Yes, the Wilson era was definitely the main launching point for a lot of the problems we are seeing today (although the roots go back further.)  In addition to the unconstitutional "Federal Reserve" system (which has stolen 95% of the value of the dollar in just 90 years) and the immoral income tax (also of extremely dubious legality), that same period saw the final elimination of any real influence from the States over Federal legislation, with the passage of the 17th amendment.  From that point on there has been no question that the States are merely agents of the Feds, instead of the other way around (as the Republic was originally created.)

Quote
It's like the atmosphere surrounding the purges carried out by Stalin in 37-38 which branded Bakunin a traitor to the "party". Is that where we're headed?

Headed?  No; we are already there.  The media rarely reports on a lot of what the Feds pull, so most people don't have a clue, but intelligent monitoring of the Internet reveals an awful lot.

After all, the Bush administration has succeeded in kidnapping citizens and holding them incommunicado for years, without any criminal charges ever being brought against them.  Jose Padilla was grabbed when he got off a plane in Chicago over 3 years ago.  He has never been charged with anything, but the military has been holding him prisoner - without access to a lawyer, or his family or friends.  He's not the only one who has been "disappeared", either.
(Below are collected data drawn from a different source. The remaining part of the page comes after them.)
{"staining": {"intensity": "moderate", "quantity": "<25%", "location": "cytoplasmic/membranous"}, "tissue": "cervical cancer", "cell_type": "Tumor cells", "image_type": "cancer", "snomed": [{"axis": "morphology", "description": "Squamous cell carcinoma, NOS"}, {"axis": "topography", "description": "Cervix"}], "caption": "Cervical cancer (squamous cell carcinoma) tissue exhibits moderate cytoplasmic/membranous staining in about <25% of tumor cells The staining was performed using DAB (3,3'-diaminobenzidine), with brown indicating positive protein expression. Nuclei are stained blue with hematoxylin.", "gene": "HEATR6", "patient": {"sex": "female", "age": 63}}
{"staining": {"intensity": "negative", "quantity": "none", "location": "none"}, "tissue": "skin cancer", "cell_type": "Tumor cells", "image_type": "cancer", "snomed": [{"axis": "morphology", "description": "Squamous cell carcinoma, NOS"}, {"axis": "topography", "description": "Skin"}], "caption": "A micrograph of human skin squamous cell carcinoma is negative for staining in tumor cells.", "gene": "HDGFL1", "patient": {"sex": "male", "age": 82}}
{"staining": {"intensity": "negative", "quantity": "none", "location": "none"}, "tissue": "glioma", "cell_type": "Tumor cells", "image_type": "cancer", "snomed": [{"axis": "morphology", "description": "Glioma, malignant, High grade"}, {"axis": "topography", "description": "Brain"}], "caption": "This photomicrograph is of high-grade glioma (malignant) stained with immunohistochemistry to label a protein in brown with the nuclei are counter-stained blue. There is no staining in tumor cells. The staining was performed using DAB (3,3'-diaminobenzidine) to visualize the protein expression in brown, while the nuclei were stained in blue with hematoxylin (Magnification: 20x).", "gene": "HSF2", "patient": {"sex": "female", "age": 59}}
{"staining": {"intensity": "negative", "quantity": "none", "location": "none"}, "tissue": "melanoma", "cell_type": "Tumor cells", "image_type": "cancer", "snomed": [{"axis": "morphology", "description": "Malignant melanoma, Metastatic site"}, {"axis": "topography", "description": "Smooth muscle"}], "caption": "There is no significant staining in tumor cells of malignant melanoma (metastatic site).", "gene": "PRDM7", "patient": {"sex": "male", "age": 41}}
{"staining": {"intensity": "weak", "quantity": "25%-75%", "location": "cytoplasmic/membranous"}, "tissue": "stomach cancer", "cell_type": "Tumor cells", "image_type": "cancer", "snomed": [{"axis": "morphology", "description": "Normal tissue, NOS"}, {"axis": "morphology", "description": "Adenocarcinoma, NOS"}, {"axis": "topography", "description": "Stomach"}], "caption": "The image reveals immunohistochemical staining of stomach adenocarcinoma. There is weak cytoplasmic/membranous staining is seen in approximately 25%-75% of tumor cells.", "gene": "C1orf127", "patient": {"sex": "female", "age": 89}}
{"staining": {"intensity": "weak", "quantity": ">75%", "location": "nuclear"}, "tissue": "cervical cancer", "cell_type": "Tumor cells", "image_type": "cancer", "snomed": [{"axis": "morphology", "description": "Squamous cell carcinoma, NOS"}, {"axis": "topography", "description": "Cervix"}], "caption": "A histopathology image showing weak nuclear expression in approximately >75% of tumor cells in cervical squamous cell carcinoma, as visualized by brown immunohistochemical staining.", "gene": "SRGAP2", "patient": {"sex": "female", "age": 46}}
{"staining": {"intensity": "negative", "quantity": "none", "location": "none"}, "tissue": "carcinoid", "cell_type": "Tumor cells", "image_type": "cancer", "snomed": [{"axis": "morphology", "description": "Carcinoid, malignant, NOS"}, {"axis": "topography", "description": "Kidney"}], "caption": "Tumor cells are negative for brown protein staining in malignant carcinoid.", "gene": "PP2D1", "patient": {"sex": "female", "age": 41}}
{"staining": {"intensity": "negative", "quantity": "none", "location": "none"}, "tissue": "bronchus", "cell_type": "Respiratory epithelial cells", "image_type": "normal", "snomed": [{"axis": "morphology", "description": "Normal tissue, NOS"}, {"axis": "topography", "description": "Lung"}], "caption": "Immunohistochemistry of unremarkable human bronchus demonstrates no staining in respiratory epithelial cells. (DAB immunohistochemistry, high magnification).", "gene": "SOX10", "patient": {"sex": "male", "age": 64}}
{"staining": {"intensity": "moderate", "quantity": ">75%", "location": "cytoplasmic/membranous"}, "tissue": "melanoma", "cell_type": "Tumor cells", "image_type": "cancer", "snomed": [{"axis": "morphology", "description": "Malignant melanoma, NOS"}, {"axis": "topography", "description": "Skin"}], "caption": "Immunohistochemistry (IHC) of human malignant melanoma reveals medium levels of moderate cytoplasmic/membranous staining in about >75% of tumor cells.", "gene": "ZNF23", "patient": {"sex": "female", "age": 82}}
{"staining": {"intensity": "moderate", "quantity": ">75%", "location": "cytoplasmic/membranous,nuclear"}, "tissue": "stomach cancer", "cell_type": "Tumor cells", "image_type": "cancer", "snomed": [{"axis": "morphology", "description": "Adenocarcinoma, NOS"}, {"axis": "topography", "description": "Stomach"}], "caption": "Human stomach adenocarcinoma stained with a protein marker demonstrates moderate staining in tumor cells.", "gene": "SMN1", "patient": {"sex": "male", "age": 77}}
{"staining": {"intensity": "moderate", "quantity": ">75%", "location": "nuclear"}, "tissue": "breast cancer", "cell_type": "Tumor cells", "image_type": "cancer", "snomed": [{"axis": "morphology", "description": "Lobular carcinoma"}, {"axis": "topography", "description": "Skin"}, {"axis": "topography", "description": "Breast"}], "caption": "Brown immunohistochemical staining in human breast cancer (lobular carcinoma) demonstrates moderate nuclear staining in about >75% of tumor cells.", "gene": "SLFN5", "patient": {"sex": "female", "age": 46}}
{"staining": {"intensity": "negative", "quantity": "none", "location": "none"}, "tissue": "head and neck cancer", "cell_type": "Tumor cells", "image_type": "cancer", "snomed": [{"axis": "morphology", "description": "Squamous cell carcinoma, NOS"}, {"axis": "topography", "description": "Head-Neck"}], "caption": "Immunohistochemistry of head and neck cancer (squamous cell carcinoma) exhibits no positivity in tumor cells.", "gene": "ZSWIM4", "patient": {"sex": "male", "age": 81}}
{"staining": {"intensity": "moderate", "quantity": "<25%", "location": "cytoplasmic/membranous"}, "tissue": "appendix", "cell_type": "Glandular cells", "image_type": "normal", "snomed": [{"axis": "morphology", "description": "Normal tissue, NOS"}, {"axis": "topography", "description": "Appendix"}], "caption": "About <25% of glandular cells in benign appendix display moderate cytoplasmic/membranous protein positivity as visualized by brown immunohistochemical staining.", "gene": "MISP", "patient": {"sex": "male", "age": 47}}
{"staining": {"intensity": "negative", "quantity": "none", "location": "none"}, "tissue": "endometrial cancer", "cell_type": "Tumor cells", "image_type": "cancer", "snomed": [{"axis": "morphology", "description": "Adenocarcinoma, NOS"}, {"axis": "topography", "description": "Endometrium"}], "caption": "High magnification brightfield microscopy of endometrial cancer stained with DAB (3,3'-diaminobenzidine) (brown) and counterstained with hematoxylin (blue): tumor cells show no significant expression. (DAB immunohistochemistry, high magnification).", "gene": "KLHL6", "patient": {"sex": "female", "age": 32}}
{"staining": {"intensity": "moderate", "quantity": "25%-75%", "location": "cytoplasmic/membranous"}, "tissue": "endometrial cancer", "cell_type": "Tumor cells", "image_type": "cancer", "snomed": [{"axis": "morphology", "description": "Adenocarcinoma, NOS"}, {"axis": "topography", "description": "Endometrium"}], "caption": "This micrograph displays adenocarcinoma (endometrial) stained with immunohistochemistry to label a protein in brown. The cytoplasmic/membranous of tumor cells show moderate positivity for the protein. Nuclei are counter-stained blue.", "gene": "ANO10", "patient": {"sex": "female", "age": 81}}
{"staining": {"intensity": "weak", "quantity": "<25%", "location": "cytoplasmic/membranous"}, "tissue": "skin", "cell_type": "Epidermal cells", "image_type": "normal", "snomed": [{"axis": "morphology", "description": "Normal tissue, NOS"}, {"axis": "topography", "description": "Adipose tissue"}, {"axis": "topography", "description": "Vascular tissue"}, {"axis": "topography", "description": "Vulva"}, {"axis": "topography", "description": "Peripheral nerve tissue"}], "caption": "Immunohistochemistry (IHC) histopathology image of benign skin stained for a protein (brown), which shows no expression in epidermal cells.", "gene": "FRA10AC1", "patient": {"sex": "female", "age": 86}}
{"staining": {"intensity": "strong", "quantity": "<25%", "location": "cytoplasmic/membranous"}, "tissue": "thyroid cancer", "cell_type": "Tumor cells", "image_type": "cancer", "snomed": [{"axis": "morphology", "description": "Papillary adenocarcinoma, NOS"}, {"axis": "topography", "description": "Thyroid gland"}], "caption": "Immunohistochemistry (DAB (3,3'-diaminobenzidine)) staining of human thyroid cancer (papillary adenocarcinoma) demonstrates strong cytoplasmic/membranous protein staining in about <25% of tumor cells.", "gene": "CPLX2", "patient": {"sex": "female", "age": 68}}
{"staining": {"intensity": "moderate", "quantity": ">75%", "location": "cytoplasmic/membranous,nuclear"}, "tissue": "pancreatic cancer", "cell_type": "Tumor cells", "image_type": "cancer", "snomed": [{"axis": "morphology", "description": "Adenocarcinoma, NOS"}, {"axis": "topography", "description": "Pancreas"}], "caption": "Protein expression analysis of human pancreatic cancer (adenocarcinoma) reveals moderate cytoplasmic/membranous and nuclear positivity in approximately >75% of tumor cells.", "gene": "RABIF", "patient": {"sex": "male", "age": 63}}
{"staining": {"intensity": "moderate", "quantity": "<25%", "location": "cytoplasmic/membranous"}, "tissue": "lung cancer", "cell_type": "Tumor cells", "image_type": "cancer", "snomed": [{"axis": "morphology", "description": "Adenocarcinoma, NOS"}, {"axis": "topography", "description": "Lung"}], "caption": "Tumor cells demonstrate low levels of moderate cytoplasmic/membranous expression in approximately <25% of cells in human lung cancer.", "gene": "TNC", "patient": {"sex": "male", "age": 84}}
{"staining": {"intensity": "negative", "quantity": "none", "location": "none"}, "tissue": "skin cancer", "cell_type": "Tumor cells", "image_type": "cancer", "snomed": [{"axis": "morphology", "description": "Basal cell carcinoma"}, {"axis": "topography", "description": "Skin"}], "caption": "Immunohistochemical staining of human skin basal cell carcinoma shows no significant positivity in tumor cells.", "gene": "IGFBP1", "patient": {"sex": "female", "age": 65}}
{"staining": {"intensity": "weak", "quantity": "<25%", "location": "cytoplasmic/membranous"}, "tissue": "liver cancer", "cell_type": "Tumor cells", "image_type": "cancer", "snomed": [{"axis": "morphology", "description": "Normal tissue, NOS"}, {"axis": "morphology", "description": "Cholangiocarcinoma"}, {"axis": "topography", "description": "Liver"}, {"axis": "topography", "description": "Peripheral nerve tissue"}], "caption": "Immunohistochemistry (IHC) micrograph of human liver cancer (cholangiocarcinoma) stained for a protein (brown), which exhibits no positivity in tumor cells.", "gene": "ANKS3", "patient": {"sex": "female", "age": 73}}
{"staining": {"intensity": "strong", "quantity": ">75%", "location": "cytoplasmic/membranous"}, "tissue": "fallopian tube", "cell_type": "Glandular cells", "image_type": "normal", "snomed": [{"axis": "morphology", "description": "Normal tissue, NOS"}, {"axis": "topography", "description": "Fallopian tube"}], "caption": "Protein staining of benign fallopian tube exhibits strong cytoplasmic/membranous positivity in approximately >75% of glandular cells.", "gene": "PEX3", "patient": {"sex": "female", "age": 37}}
If you search for it, you'll discover that there have been many dozens (if not hundreds) of innocent citizens who have been gunned down in their beds in the middle of the night, all in the name of the government's "War on Drugs."  No one has ever been punished for any of these murders.  (Just as no one was punished for murdering over 80 innocent citizens in Waco, nor for murdering Mrs. Weaver and her son in Idaho.)  The government quite literally gets away with murder on a regular basis.

The government claims the right to steal your home, your car, and your bank accounts, etc., merely by claiming that you are involved in the drug trade.  They don't have to prove it, or even have to bring criminal charges against you to do so, and it is up to you to prove in court that your property is innocent before they (might) give it back to you.  (Property that gets seized in these "civil forfeitures" gets divided between the police, the prosecutors and the courts, so there is little incentive for them to play fair with you.)

The government claims the power to harrass us whenever we dare stick our noses out of our homes, too.  You don't even have to do a thing.  Montana, for example, recently announced a policy requiring their State police to stop at least one car every hour while they're on patrol.  The drivers don't have to be doing anything wrong to get pulled over, they just have to be the unlucky one who got picked at random.  Montana claims that this isn't setting a quota, though, since the cops aren't required to issue a ticket,  but rather they just have to pull someone over to check on them.  I'm quite sure that the other States will soon be following Montana's example.

Virtually every agency of the Federal government has their own SWAT teams, including the National Park Service and the Social Security Administration.  Why?  (It's even more disturning when you realize that the Constitution does not grant the Feds any police powers at all.)

Of course, there are many other equally disturbing things going on throughout the US, but you probably get the point already.  We are already dealing with a Stalinist-style government, and it's quickly going beyond that into a complete Orwellian "Big Brother" police state.  Give them a few more years, and they're be requiring that everyone has cameras installed in their homes as well.  For our own good, of course.